§ **Collected material**:
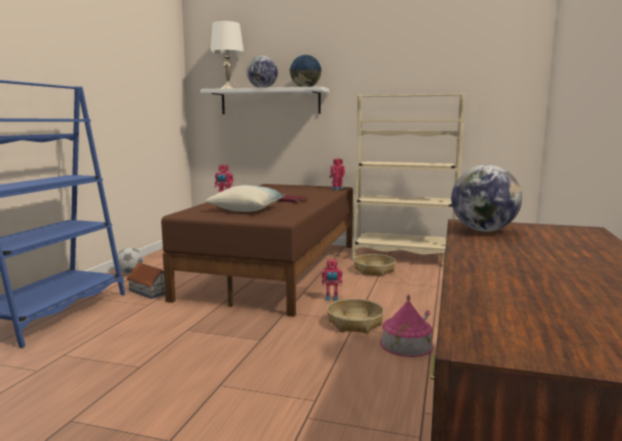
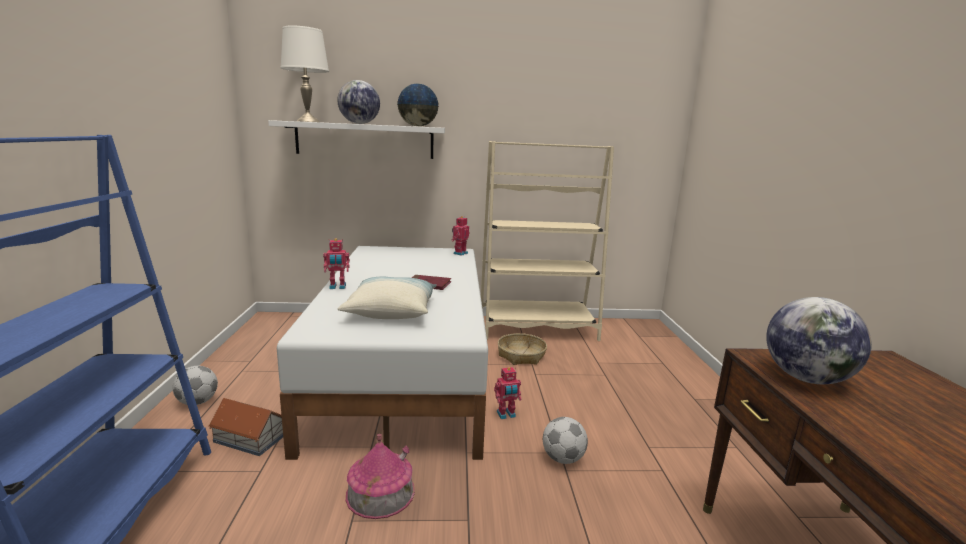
camera: 20 degrees left, 5 degrees up
brown bed [161,184,353,317] -> white bed [277,246,488,460]
basket [327,299,384,334] -> football [543,417,588,464]
toy house [380,295,434,357] -> toy house moved to [346,434,415,519]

§ **Assignment**:
Copy exactly, and only, the lines from the line that contains "brown bed [161,184,353,317]" through the end of the data above.

§ **Answer space**:
brown bed [161,184,353,317] -> white bed [277,246,488,460]
basket [327,299,384,334] -> football [543,417,588,464]
toy house [380,295,434,357] -> toy house moved to [346,434,415,519]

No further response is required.